[Provided text — start]
These trade-related issues represent only a piece of the acute transatlantic differences on economic issues, many of which have broader security and foreign policy ramifications. There is a basic split over energy, with America's fixation on low prices and gas guzzlers confronting Europe's revealed preference for much higher prices and conservation. There are closely related disputes over the environment, with Europe moving to implement the Kyoto Convention to combat global warming which the United States has denounced.
International finance is another traditional area of sharp conflict (along with periodic cooperation). Despite President Bush's laudable pledge to sharply increase US foreign aid, European levels are about three times as great and breed resentment over inadequate "burden-sharing" by America. A sharp disagreement over World Bank lending policies has held up replenishment of its funding for the world's poorest nations.
Most importantly, the huge US trade deficit means that the United States must attract about $500 billion of financing from the rest of the world every year to balance its books. That imbalance reflects a sizable currency misalignment between dollar and euro that will require intensive and cooperative management at some early point rather than today's "benign neglect" of both. The alternative is an outbreak of trade protection and a dollar crash that is probably the greatest single threat to continued US prosperity and global stability.
Creation of the needed "G-2" will thus require a considerable change in conduct, based on a basic change in mindsets on both sides of the Atlantic. Much of the problem lies in Europe, which has largely failed to get its representational act together except for trade and competition policy. Hence the United States has been under no compulsion to interact with a single Europe and is continually tempted to play the individual European countries against each other.
But the bigger adjustment may be required on this side of the Atlantic. The United States is the only military superpower. Its economy, at least for now, is the world's strongest. Why would it want or need to share power with anyone?
The answer is twofold. Precisely because of its military superiority, and the need to act by itself on some occasions in that domain, the United States will inevitably be charged with unilateralism for the foreseeable future. Those charges are particularly acute at present due to the strong differences in transatlantic views on the Arab-Israeli conflict, Iraq and even the next steps in the campaign against terrorism.
The United States should thus deliberately, and even ostentatiously, share power and proceed multilaterally in areas where doing so makes substantive sense. Economics is such an area, in light of Europe's parity and America's revealed need for major cooperation. The United States simply cannot dominate the world economy as it does global security affairs and Europe is its only potential partner, in terms of both economic capability and cultural compatibility.
Effective transatlantic cooperation will not suffice to assure a prosperous global economy. In today's pluralistic world, with its proper insistence on political legitimacy, smaller industrial countries and developing nations alike must engage actively in international economic management. Thus the importance of the multilateral institutions is greater than ever and there is continued room for a "G-7," "G-20," "G-77" and many others. But an effective "G-2" is necessary if broader cooperation is to have a chance to work.
The United States and Europe now see each other as inward-looking, highly egotistical entities. Europe views the United States as wanting to run the world with other people's money. Americans characterize Europeans as pontificating free riders who hide behind America's willingness to exercise leadership even when that is unpopular. Both need instead to start thinking in terms of cooperating and indeed coordinating consistently, both to minimize the problems they cause for each other and to provide progressive leadership for the world as a whole. They should begin implementing an informal "G-2" steering committee for the world economy and start using occasions like the May 2 summit for that purpose.
[Provided text — finish]
[Raw data — start]
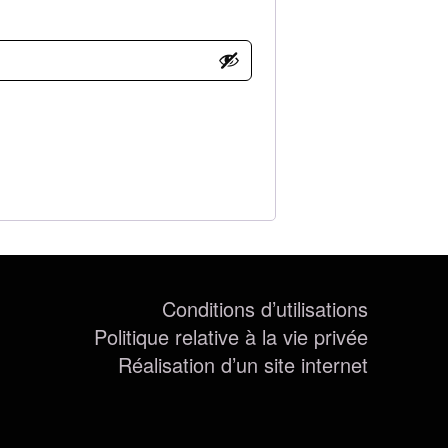
Conditions d’utilisations
Politique relative à la vie privée
Réalisation d’un site internet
[Raw data — finish]
» **Problem**: Reproduce, word for word, the stretch of the transatlantic economics essay that starts at the words "The United States and" and ends after "for that purpose.".

» **Solution for this problem**:
The United States and Europe now see each other as inward-looking, highly egotistical entities. Europe views the United States as wanting to run the world with other people's money. Americans characterize Europeans as pontificating free riders who hide behind America's willingness to exercise leadership even when that is unpopular. Both need instead to start thinking in terms of cooperating and indeed coordinating consistently, both to minimize the problems they cause for each other and to provide progressive leadership for the world as a whole. They should begin implementing an informal "G-2" steering committee for the world economy and start using occasions like the May 2 summit for that purpose.